# my new nano cube



## dwhite645 (Jan 9, 2005)

I had another post going here about possibly selling nano's to those that would like them. I built this one from 1/8" glass and cut it exactly for a tight fit. I sealed it using all glass aquarium brand clear sealant. This one is an 8" cube, which is approximately 2.23 US gal. I just added the plants yesterday, which are clippings from my other tanks. The gravel is basic black gravel with laterite mixed in the bottom. I bought some rocks at a nursery for about .20 cents/pound as opposed to the same rocks at the LFS for about $4/pound. I busted them with a sledge hammer for a nice ragged look. I'm running DIY Co2 from a 20 oz soda bottle, into the intake of a whisper 10. The heater is a 7W very tiny unit that keeps the temp at 77F. I made the hood which is rectangular and houses a single 10W CF rated at 6500K. Let me know what you guys/gals think about my scape, any suggestions are welcomed. Also, if anybody would be interested in having me make one, please let me know. Thanks!


----------



## turtlehead (Nov 27, 2004)

where did you get the grey rocks from? The tank looks nice.


----------



## dwhite645 (Jan 9, 2005)

the grey rocks came from a landscaping/plant nursery. They are the same rocks that you find at the fish store, but an extreme fraction of the cost. These were about baseball sized and I only used half of one.


----------



## turtlehead (Nov 27, 2004)

wont it alter to a higher ph? and did you make that tank?


----------



## dwhite645 (Jan 9, 2005)

They shouldn't alter Ph, but I'm keeping my eye on it. They're the same ones found at the fish store. Yes, I made the tank.


----------



## Osteomata (Jan 11, 2005)

You ready to start selling those yet? I would consider making one myself, but the wife would produce cattle if bought a new set of tools and equipment for yet another DIY project. Our one bedroom condo doesn't exactly allow for a work room. If you do start selling them, let us know. I might be interested in one if it had thicker glass (I just don't trust the 1/8" without a rim)


----------



## turtlehead (Nov 27, 2004)

that glass looks thin, will it break? It's 8x8x8 huh?


----------



## dwhite645 (Jan 9, 2005)

well, it's 1/8" double strength glass and it's very sturdy. I did much testing with the tank and spare pieces. I tested it by repeatedly picking up the cube filled with water and setting it down - a big no no for any tank that's filled. With it empty I jostled it, stacked heavy weights on it, put side pressure on it an no problem. However, it is glass, so if it drops or something hits it hard, it's toast. I did all this to test it. With spare strips, I beat them on the trash can and it took a lot of force for it to break. I'm all ready to go. I have large caulk gun sized tubes of the sealant. if interested, PM me with any questions. I love building stuff!


----------



## turtlehead (Nov 27, 2004)

do you have any close up pictures of the tank?


----------



## Piscesgirl (Feb 25, 2004)

RECORD EXTRACTS -
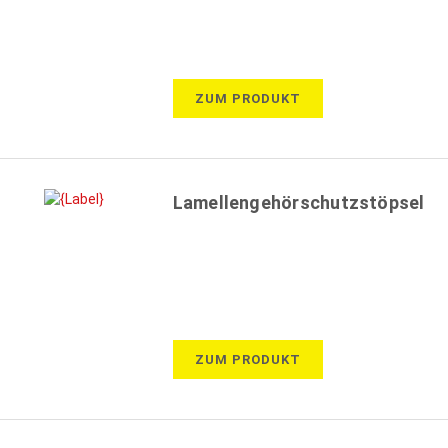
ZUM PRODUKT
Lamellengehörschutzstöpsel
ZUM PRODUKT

* * *

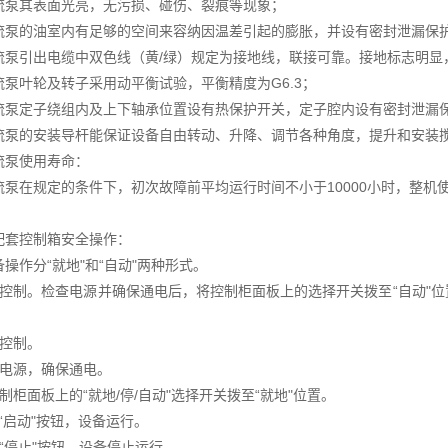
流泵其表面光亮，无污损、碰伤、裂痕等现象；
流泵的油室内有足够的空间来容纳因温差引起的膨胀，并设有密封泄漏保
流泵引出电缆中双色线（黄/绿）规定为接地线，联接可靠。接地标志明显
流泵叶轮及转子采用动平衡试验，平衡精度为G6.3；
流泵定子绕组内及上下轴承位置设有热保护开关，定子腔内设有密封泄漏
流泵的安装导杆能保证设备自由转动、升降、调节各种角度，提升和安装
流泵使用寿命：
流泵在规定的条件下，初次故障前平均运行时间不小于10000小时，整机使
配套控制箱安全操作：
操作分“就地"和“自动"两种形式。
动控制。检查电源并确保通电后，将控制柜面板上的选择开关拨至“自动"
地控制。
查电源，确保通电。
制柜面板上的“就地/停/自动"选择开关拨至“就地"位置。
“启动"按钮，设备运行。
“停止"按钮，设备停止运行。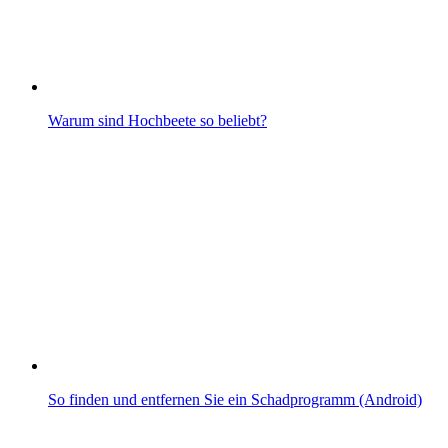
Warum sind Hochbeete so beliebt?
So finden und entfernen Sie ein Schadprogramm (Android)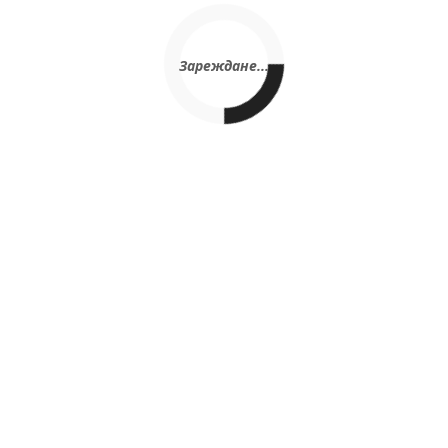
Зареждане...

...

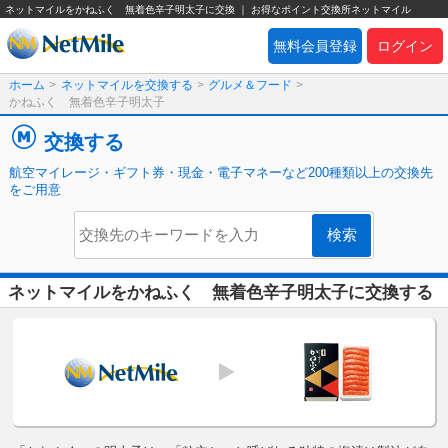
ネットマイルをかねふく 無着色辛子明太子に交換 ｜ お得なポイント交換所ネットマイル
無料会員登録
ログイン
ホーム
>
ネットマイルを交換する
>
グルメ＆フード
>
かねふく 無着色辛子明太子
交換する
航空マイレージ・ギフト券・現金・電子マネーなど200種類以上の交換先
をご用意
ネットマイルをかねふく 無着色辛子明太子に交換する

YOUR GOAL -
In the nano cube thread above, what light is housed in the hood the builder made?

REPLY TO THE TASK -
A single 10W CF rated at 6500K.